[[ Passage provided open ]]

Today was one of those mornings where everything seems to go wrong.

I got up at 5:30 to try to get back to the gym before work.  (Finally!  I need it!)  As I was getting ready, I was hit with a sudden attack of a severely upset stomach, and so by the time I managed to take care of that I was very late.  Still, I wasn't down about it.

On my new, beauteous back road commute, I almost immediately found myself about 15th in line behind a very, very slow-moving dump truck.  We're talking an average of 20 mph below the speed-limit here.  The guy in the Subaru Imprezza behind him was riding his tail viciously, but for some reason, he wouldn't pass the truck.  There were plenty of opportunities.  And I know an Imprezza can outrun me, so I know it can pass a freaking dump truck.  And the guy was obviously pissed off at going so slow, judging by his tailgating.  So why wouldn't he pass the truck??  And, of course, being 15th in line, several people up front were going to need to pass before I was going to have any chance of making it myself.  So, if they didn't pass, I couldn't pass.  The truck didn't turn off the road until about two miles from my work.  It was frustrating, but still, I didn't let it get to me.

Got to the office/gym late, but still with enough time to get in a workout.  Got down to the gym, grabbed a locker, suited up, put everything else in the locker, clicked the lock closed... and realized that I no longer remembered the combination.  I tried several combos that I thought might be it, but no dice.  Ok, no problem - I've got the combo recorded on my computer upstairs in my office.  ...But my office is locked, and the key is now locked in my gym locker.  Damn.  I spent the next fifteen minutes trying various combos I thought might be the one, but I couldn't find it.  So, ok, that's pretty damn frustrating, and I feel like an idiot now, but still, nothing to get upset about really; just a minor glitch.  Might as well get a workout in anyways.  I'm all suited up for it, and I've got nothing else to do right now.

I haven't worked out in several months.  In fact, I've gained back all of the weight I lost last Summer, plus a few pounds.  And I haven't exactly been what you'd call "active" in the meantime.  So, just fifteen minutes into my workout, I start to feel a tightening in my chest, and my left arm and shoulder start to hurt.  Doesn't take a cardiologist to figure out what that means.  So, ok, that's pretty scary, and a little daunting, but what's the sense in getting upset about it?  I just stopped what I was doing and went into my cool-down a little early.  No point in over-doing it.  Gotta crawl before you can walk.  Tomorrow, or someday soon, I'll be able to do twenty minutes, and then thirty, and that's how you get stronger.

[[ Passage provided closed ]]
[[ Data open ]]

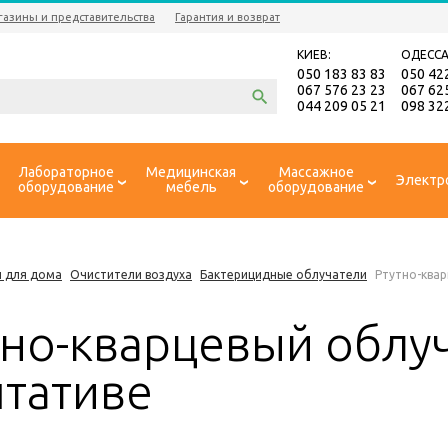
газины и представительства
Гарантия и возврат
КИЕВ:
ОДЕССА
050 183 83 83
050 42
067 576 23 23
067 62
044 209 05 21
098 32
Лабораторное
Медицинская
Массажное
Электр
оборудование
мебель
оборудование
 для дома
Очистители воздуха
Бактерицидные облучатели
Ртутно-ква
тно-кварцевый облу
штативе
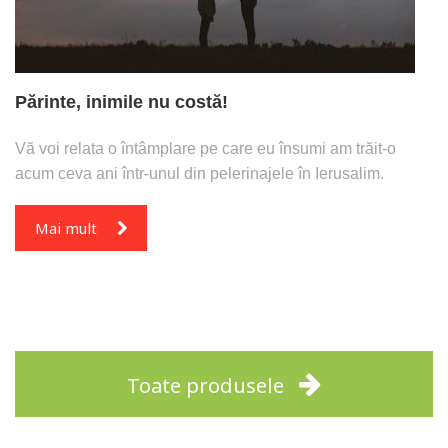
Părinte, inimile nu costă!
Vă voi relata o întâmplare pe care eu însumi am trăit-o
acum ceva ani într-unul din pelerinajele în Ierusalim.
Mai mult
Toate produsele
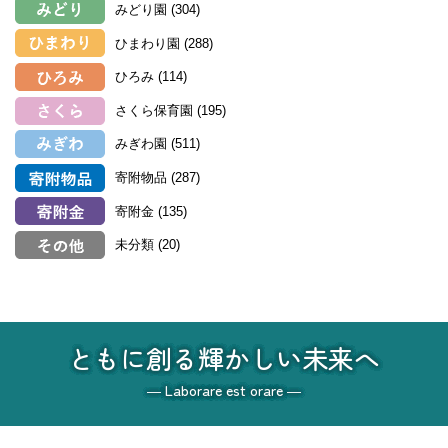
みどり園
(304)
ひまわり園
(288)
ひろみ
(114)
さくら保育園
(195)
みぎわ園
(511)
寄附物品
(287)
寄附金
(135)
未分類
(20)
ともに創る輝かしい未来へ
― Laborare est orare ―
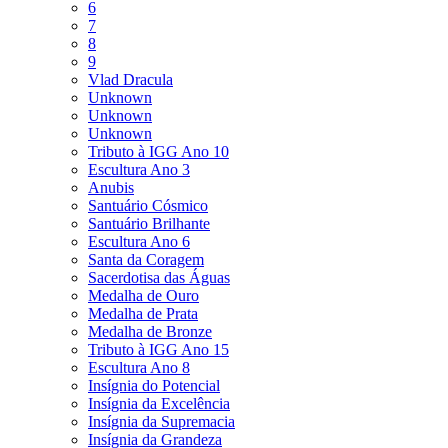
6
7
8
9
Vlad Dracula
Unknown
Unknown
Unknown
Tributo à IGG Ano 10
Escultura Ano 3
Anubis
Santuário Cósmico
Santuário Brilhante
Escultura Ano 6
Santa da Coragem
Sacerdotisa das Águas
Medalha de Ouro
Medalha de Prata
Medalha de Bronze
Tributo à IGG Ano 15
Escultura Ano 8
Insígnia do Potencial
Insígnia da Excelência
Insígnia da Supremacia
Insígnia da Grandeza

[[ Data closed ]]

■ **Work task 1**:
Answer these three questions about the post describing a bad morning:
(a) What time did the writer get up?
(b) What make and model of car was riding the dump truck's tail?
(c) How many minutes into the workout did the writer feel a tightening in the chest?
■ **Work task 2**: Substitute "техника" for "оборудование" in the listing, starting at its first line and stopping after the line that contains "est orare ―". Return only those lines, and leave the pictures out.

■ **Answer 1**:
(a) 5:30
(b) A Subaru Imprezza
(c) Fifteen minutes

■ **Answer 2**:
газины и представительства
Гарантия и возврат
КИЕВ:
ОДЕССА
050 183 83 83
050 42
067 576 23 23
067 62
044 209 05 21
098 32
Лабораторное
Медицинская
Массажное
Электр
техника
мебель
техника
 для дома
Очистители воздуха
Бактерицидные облучатели
Ртутно-ква
тно-кварцевый облу
штативе
Părinte, inimile nu costă!
Vă voi relata o întâmplare pe care eu însumi am trăit-o
acum ceva ani într-unul din pelerinajele în Ierusalim.
Mai mult
Toate produsele
みどり園
(304)
ひまわり園
(288)
ひろみ
(114)
さくら保育園
(195)
みぎわ園
(511)
寄附物品
(287)
寄附金
(135)
未分類
(20)
ともに創る輝かしい未来へ
― Laborare est orare ―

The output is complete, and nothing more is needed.